Continuing our theme of looking at dividends during the heart of dividend-payment season, we also need to consider companies that are raising their payouts. A dividend alone creates a natural floor for stocks in rough times, but rising dividends signal management's confidence in the outlook for the business, such that the total return on the stock could be substantially more than the income. A number of studies have shown the attractiveness of dividend-growth stocks as an asset "subclass."
Despite the sluggish economy, a handful of companies have raised their dividends materially over the past year. The table below lists the largest increases.
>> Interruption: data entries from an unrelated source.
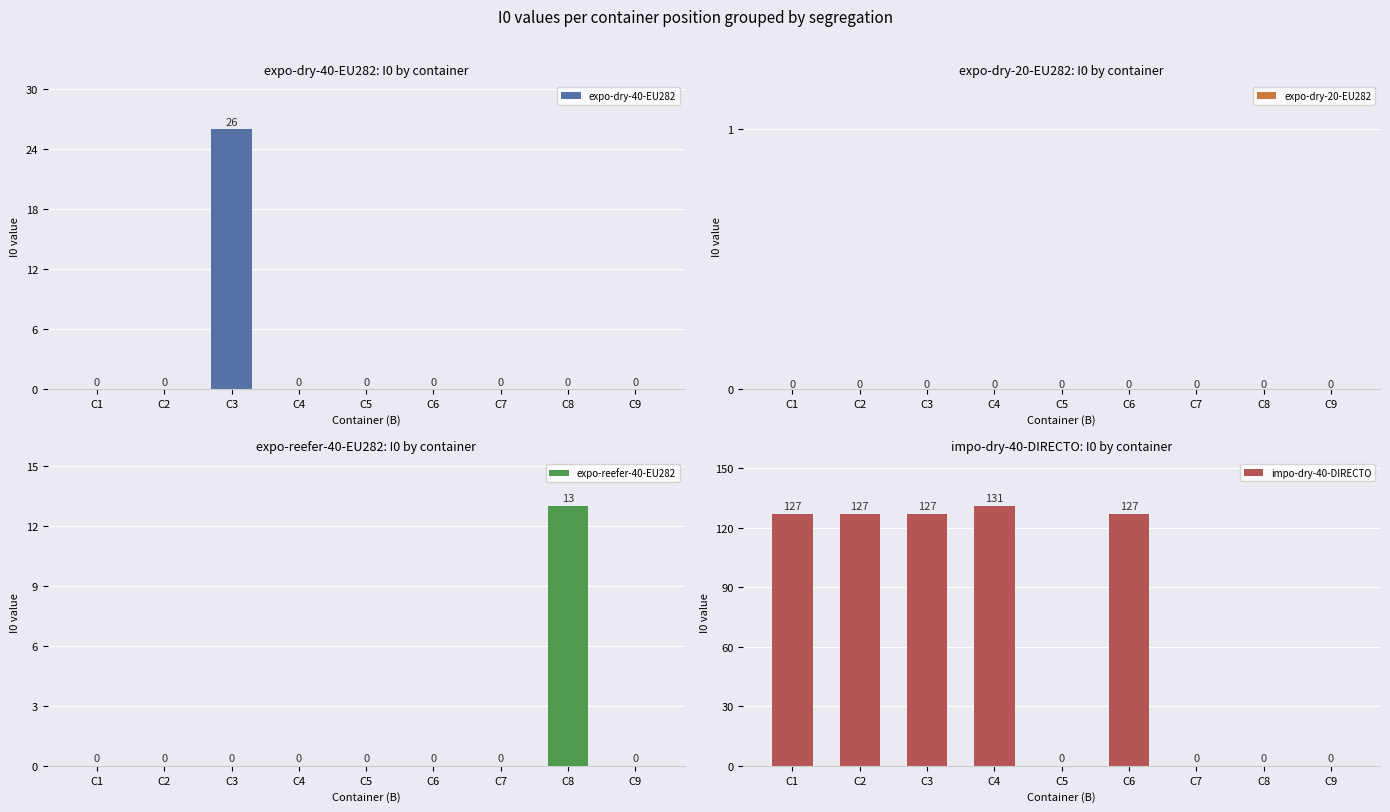

Reading left to right, extract all data points from this chart.

expo-dry-40-EU282: C1=0	C2=0	C3=26	C4=0	C5=0	C6=0	C7=0	C8=0	C9=0
expo-dry-20-EU282: C1=0	C2=0	C3=0	C4=0	C5=0	C6=0	C7=0	C8=0	C9=0
expo-reefer-40-EU282: C1=0	C2=0	C3=0	C4=0	C5=0	C6=0	C7=0	C8=13	C9=0
impo-dry-40-DIRECTO: C1=127	C2=127	C3=127	C4=131	C5=0	C6=127	C7=0	C8=0	C9=0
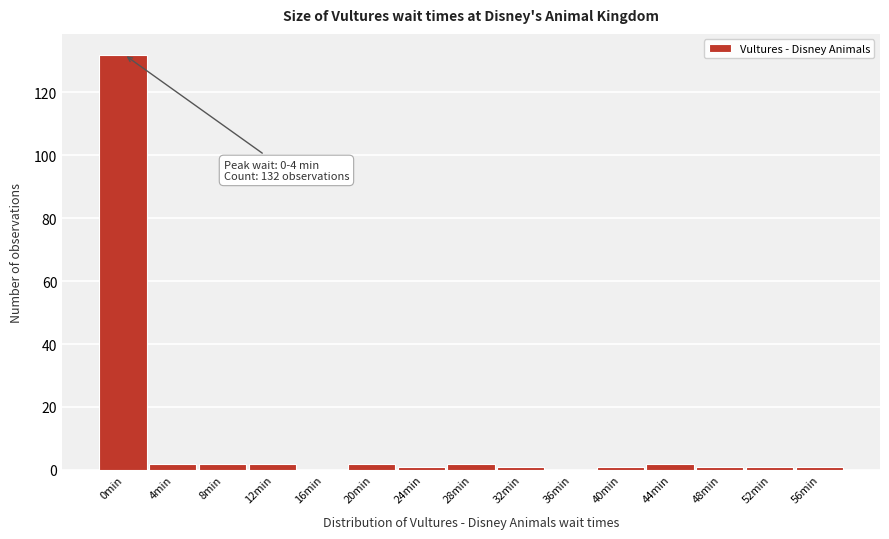

Reading left to right, list all the values displayed in this chart.

0min=132	4min=2	8min=2	12min=2	16min=0	20min=2	24min=1	28min=2	32min=1	36min=0	40min=1	44min=2	48min=1	52min=1	56min=1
The list is a table for further research, as the reasons behind the raise can be many and varied. Some are actually special dividends, so the raise is one-time in nature -- although still a strong signal from management regarding a positive outlook.
For others, the raise is nice, but it only took the yield from "very low" to "low," so it may not be that useful. For instance, Westlake Chemical (WLK) more than doubled its dividend, but it only yields a paltry 0.75%.
Names that raised the dividend and are sitting in the "sweet spot" of yield -- 4% to 6% -- are the most interesting. The raise is a positive, but the yield does not signal undue risk. For example, Valassis Communications (VCI) moved itself into the league of attractive income names. Disney (DIS) looks great now, and Washington Post (WPO) would, too, if Jeff Bezos wasn't taking it out!
Most of the financial names here look strong, as well. Still, beware of volatility in the group, given suspicions about boosted earnings from accounting maneuvers.